ОТРЫВОК:
........

Выбрать главу

   Разрешение на выезд после пятидесяти лет... В комнате No 28 сидит барыня в нарядном черном платье с отменными манерами. Это тоже эволюция: вместо папахи с папироской.

   -- И много уже воспользовалось разрешением?

   -- Очень много.

   -- Как давно декрет?

   -- Полтора месяца. Видите ли, мы это сделали (что это "мы"? -- pluralis majestatis или pluralis modestiae? [Множественное число от величия или от скромности? (лат.)]), мы это сделали для того, чтобы дать возможность тем старым и больным людям, у которых есть за границей родственники, найти там условия более легкие, чем те, в которых они здесь живут.

   Хотелось сказать, что проще было бы не ставить их в те условия, в которые они "вами" поставлены, но я спросил:

   -- Это без права возвращения?

   -- Пока. Но, конечно, впоследствии...

........

ДАННЫЕ ДЛЯ ПРОВЕРКИ:
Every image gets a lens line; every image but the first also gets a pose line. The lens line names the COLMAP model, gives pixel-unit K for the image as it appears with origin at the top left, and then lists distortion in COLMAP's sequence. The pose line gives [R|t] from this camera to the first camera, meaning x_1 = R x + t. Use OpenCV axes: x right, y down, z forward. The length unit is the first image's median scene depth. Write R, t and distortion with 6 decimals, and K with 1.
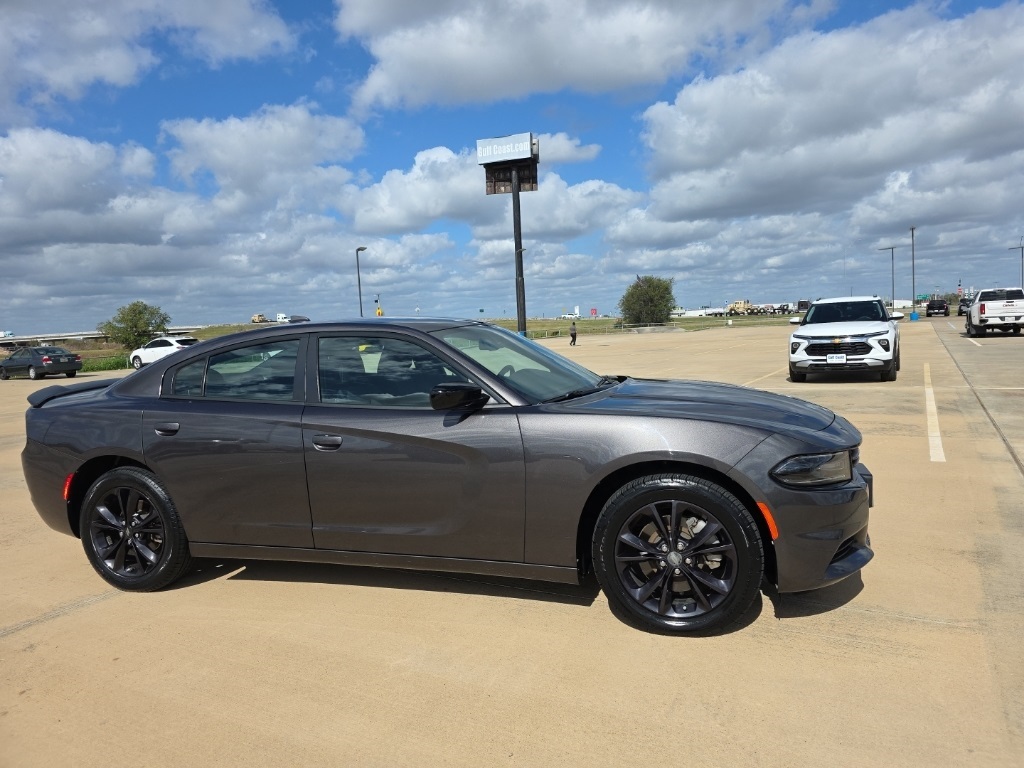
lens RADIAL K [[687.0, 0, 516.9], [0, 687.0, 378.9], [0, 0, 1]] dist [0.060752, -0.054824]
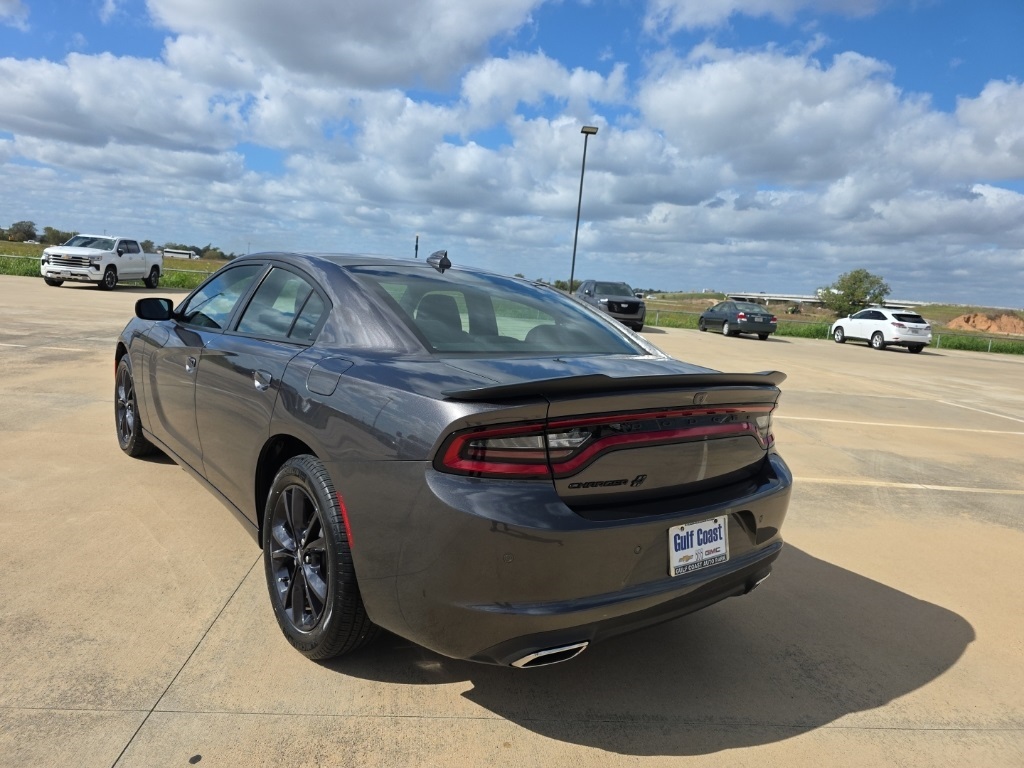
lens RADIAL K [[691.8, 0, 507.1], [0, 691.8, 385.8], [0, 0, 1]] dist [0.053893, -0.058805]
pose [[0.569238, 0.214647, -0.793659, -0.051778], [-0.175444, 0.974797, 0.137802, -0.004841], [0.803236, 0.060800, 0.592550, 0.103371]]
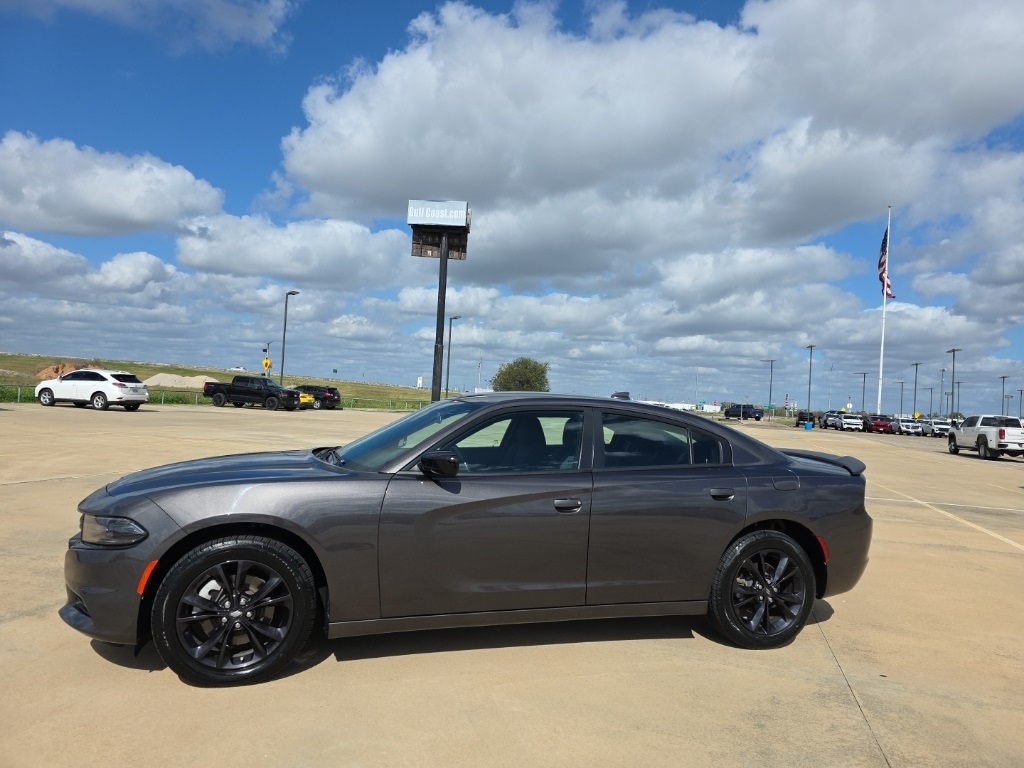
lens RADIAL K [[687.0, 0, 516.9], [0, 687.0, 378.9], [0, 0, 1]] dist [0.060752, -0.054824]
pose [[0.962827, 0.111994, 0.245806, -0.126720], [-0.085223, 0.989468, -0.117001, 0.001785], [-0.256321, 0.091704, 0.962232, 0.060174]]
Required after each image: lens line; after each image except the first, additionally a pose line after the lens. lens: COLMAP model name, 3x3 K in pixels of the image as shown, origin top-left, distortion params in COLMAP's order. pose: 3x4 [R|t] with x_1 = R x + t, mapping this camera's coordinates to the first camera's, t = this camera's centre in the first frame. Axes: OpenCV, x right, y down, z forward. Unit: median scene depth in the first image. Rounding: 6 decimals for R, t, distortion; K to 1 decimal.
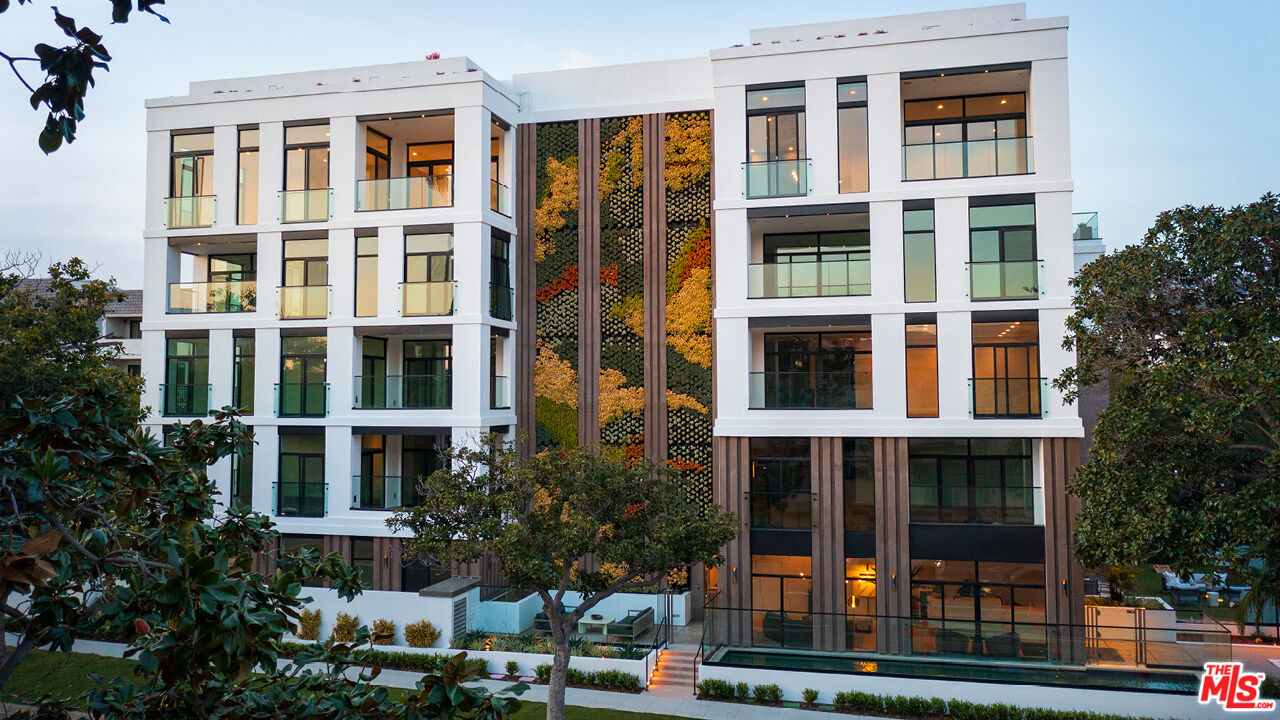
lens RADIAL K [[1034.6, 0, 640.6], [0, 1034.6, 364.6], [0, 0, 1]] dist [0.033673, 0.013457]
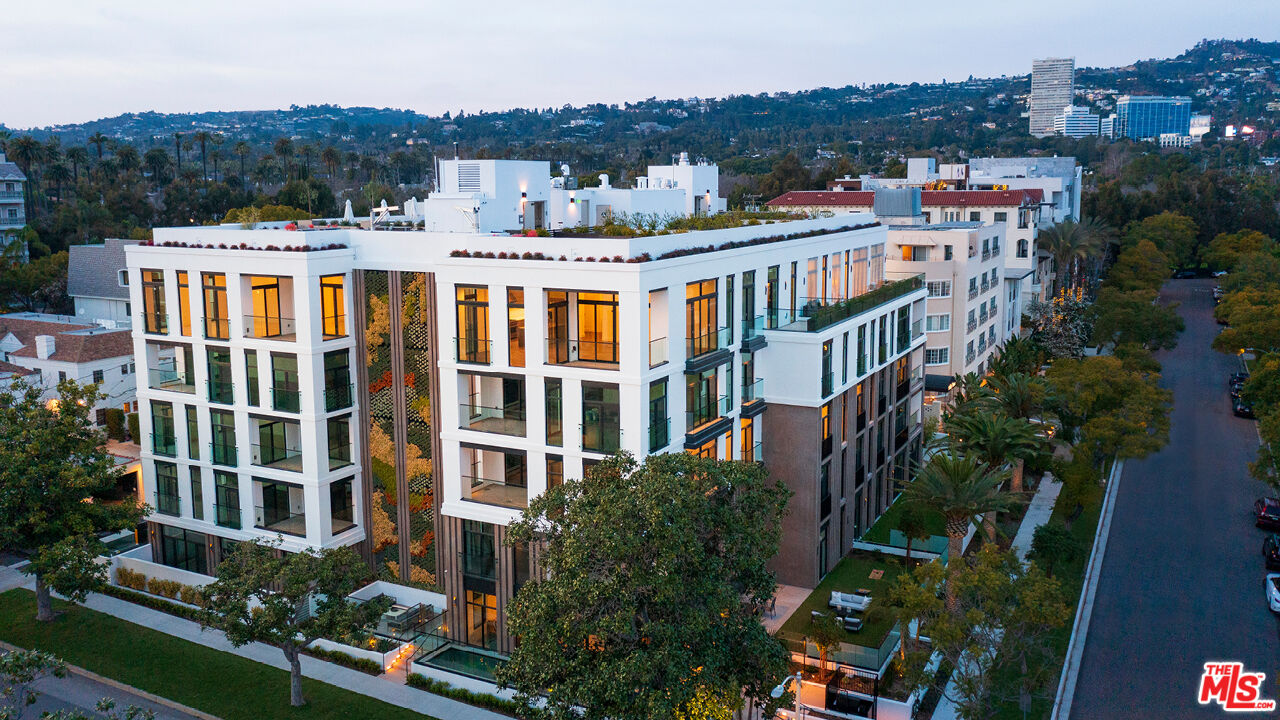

........

ЗАДАНИЕ:
Выпишите дословно фрагмент отрывка о разрешении на выезд, начиная со слов «Выбрать главу» и заканчивая словами «уже воспользовалось разрешением?» включительно.

ОТВЕТ НА ЗАДАНИЕ:
Выбрать главу

   Разрешение на выезд после пятидесяти лет... В комнате No 28 сидит барыня в нарядном черном платье с отменными манерами. Это тоже эволюция: вместо папахи с папироской.

   -- И много уже воспользовалось разрешением?